Plastic Energy Use and Bottled Water

Bottled water is one of the worst offenders for energy use, using between 5.6 and 10.2 million joules of energy per litre. That’s up to 2000 times more energy needed than producing tap water! On top of this, it actually takes more water to produce a bottle of water than you can actually drink out of it. 

A study commissioned by the International Bottled Water Association showed that 1.39 litres of water is consumed to produce one litre of bottled water, and that’s before taking packaging into consideration. Other estimates run at about 3 litres of water to make 1 litre of bottled water. All this waste of energy and water ends up with bottled water costing up to 2000 times more than tap water for the average person.

Consider these facts before saying that developing countries must have bottled water. In a crisis or with no other option, of course, bottled water is a good temporary fix. In the long-term it's cheaper and more efficient to provide clean drinking water with proper infrastructure and pipelines. Also, people in those countries wouldn’t have to be in the pockets of huge corporations who charge them inflated prices for something that is a basic human right. For more on bottled water, check out the Story of Bottled Water.

Landfills and the Ocean

Unfortunately, millions of tons of plastic bottles end up in landfills. There they can take an agonizing 1000 years to break down and never really decompose. Over time, rainwater flows through the landfill and absorbs water-soluble compounds in the plastic, some of which are toxic. The now harmful water pools at the bottom of landfills and turns into a gross, toxic soup called leachate which can end up in our ecosystems.

Plastic that doesn’t make it into landfills will often find its way to the ocean. Even a plastic bottle hundreds of kilometres inland can end up in the ocean by floating down a stream, then into the river, and eventually the ocean. Unfortunately, most of the plastic waste in the ocean is from developing countries that don’t have proper waste management systems.

Most plastic trash in the ocean is swept up into massive accumulations of rubbish called garbage patches.
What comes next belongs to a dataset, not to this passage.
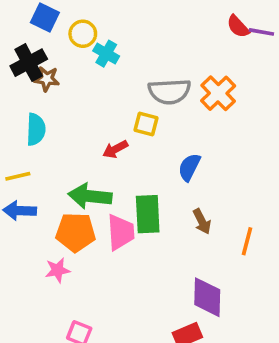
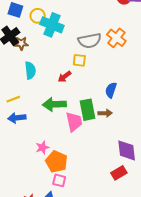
cyan cross: (106, 54) -> (52, 25), size x1.6
cyan semicircle: (36, 129) -> (30, 70), moved
blue semicircle: (189, 167) -> (111, 90), moved
brown arrow: (202, 221) -> (105, 113), moved, turned -56
orange pentagon: (76, 232) -> (57, 162), moved, turned 30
The ocean’s currents trap millions of pieces of plastic debris, creating these huge patches of garbage, almost impossible to measure, that pollute the water and trap marine life.

Plastic in the ocean doesn’t biodegrade; it instead splits into tiny pieces called microplastics, which will probably never fully break down. The term microplastics includes microbeads – tiny plastic beads that some beauty companies put in their products as exfoliator. Microplastics are easily mistaken for food and are eaten by fish and other marine life. In this way, plastic may end up working its way back up the food chain and onto your plate.
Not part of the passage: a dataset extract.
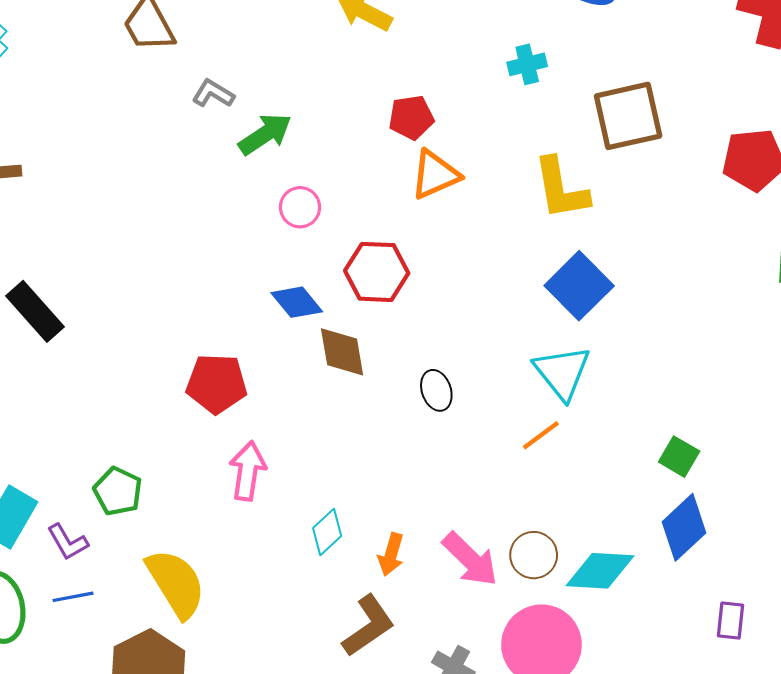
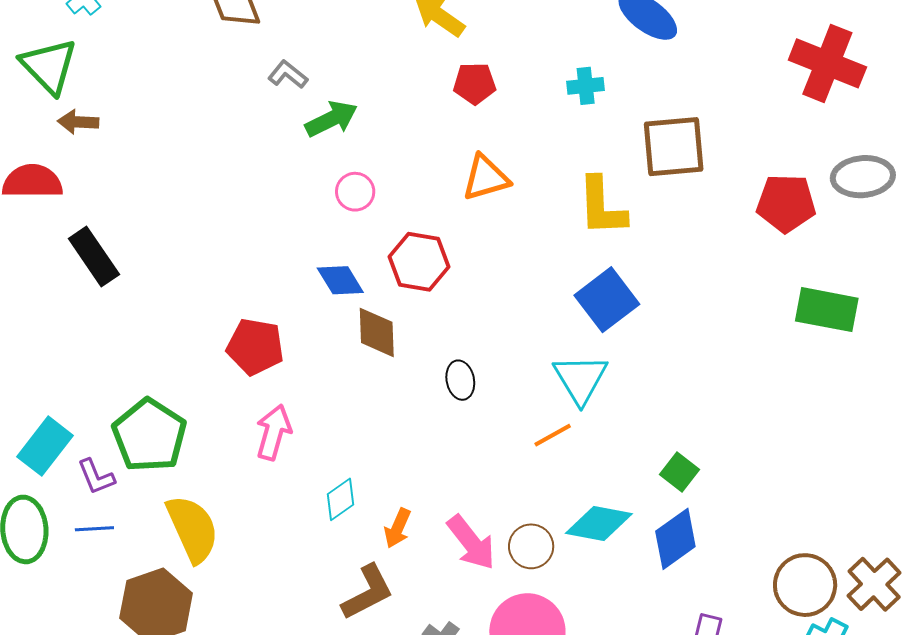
red pentagon: (411, 117) -> (475, 83), moved
green pentagon: (118, 491) -> (149, 435), size x1.6
cyan diamond: (600, 571) -> (599, 524), moved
Recycling and What You Can Do

Recycling plastics is better than manufacturing from scratch, but is in many ways just a lesser evil. Of course, recycle when you can, but at the end of the day recycling plastic involves burning oil to melt it back down for new products. This starts the cycle again, with plastic products still ending up in landfills, oceans or even our bodies.

Plastic production is unethical, unsustainable and a waste of resources. It’s cheap and profitable for those manufacturing it, though that’s all. What we really need is to replace plastic altogether with efficient, sustainable production methods and materials.

At Ethique we use biodegradable, compostable packaging, free from plastic, though we need help on our mission. Massive change is needed to get other companies on board to stop the unsustainable production of plastic and the use of fossil fuels. Avoid plastic products as much as possible and help your community go as green as they can through good education and information. Governments and companies alike need to step up and help the world give up the bottle.